Treat ERR_SIGMA_005 as a coverage signal rather than noise: vendors frequently keep emitting a revoked ID for one or two releases, so log the re-map and confirm the replacement technique is still detected before deleting the rule.

Operational Notes

The full enterprise STIX bundle is roughly 35–45 MB of JSON; parsing it builds a technique index of about 1,500–1,800 entries that occupies only a few megabytes resident, so memory is dominated by the transient parse, not the index. Load it once per process and share the read-only dict across all asyncio.to_thread workers — never re-parse per rule. Because resolution is CPU-light and I/O-bound, concurrency of 8–16 in-flight files comfortably saturates a typical CI runner’s disk; pushing far higher mainly adds thread-pool overhead. For very large rule estates (10,000+ files), batch the asyncio.gather calls in groups of a few hundred to cap open file descriptors and keep peak memory flat.

Two vendor quirks recur.
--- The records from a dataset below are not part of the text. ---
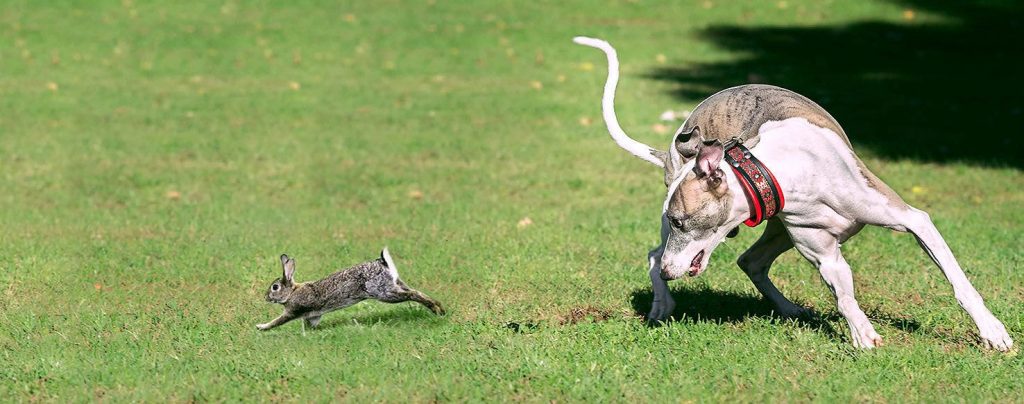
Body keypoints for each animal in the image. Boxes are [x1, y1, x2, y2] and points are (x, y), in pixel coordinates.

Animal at [256, 246, 444, 331]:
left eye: (275, 287)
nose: (265, 297)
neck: (292, 292)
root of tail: (382, 263)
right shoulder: (314, 315)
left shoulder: (293, 311)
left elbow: (278, 321)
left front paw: (261, 327)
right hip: (396, 284)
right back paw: (440, 309)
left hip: (384, 292)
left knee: (414, 294)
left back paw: (436, 310)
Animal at [577, 36, 1015, 351]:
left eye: (681, 220)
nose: (672, 272)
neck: (786, 170)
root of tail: (679, 142)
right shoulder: (824, 254)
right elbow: (844, 295)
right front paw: (863, 335)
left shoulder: (910, 219)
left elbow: (959, 283)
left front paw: (993, 332)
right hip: (780, 227)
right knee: (675, 254)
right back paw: (664, 303)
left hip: (778, 228)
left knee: (748, 260)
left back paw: (784, 307)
Some exporters emit tactic tags such as attack.execution alongside technique tags; the resolver ignores anything not matching attack.t*, which is intentional — tactic is derived from the technique, not trusted from the tag. Others emit uppercase or zero-padded IDs (attack.T1059.001); lowercasing both the tag and the index key absorbs that. Pin the ATT&CK version in pipeline metadata so a quarterly bundle refresh is a reviewed change and you can diff exactly which IDs were added, renamed, or revoked.

Verification Checklist

A rule tagged with a known-good ID (e.g. attack.t1059.001, PowerShell) resolves to status: "validated" with the Execution tactic and correlation_weight 8.
A deliberately misspelled tag (attack.t9999) is quarantined with ERR_SIGMA_004 and fails the build.
A rule whose only tags are tactic-level (attack.execution) is quarantined with ERR_SIGMA_003.
Each validated rule writes a deterministic *_enriched.json whose correlation_weight matches its highest-criticality tactic.
The pinned ATT&CK version recorded in pipeline metadata matches the bundle the index was built from.
run_pipeline() returns a non-zero exit code whenever any rule is quarantined, blocking the merge.

FAQ

Should I map a rule to the sub-technique or the parent technique?
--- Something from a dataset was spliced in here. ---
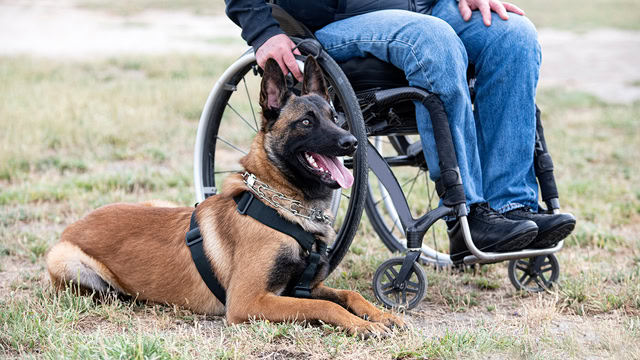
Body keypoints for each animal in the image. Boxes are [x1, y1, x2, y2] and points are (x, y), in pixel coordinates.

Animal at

Tag the most specific sub-technique you can detect (e.g. attack.t1003.001, LSASS Memory) and let the engine record the parent (T1003, OS Credential Dumping) alongside it during enrichment. Keeping both lets a precise rule match the sub-technique while a broad coverage rule matches the parent and still catches every sub-technique under it. Collapsing to the parent at map time throws away granularity you cannot recover.

Why quarantine deprecated techniques instead of just passing them through?

A revoked or deprecated ID means ATT&CK has restructured that behaviour, so the tag no longer points at current detection guidance and your coverage matrix silently overstates what you detect. ERR_SIGMA_005 forces a human to re-map the rule to the superseding technique. Because some vendors keep emitting the old ID for a release or two, handle it explicitly rather than dropping it without a trace.

Where does the correlation_weight value get used after mapping?

It is the tactic-criticality input the correlation layer reads when it weights and orders alerts — it feeds dynamic severity scoring so a Credential Access hit outranks a Discovery hit, and it gives sequence rules a phase ordering during cross-source event linking. Mapping it once at build time keeps the runtime engine free of per-event ATT&CK lookups.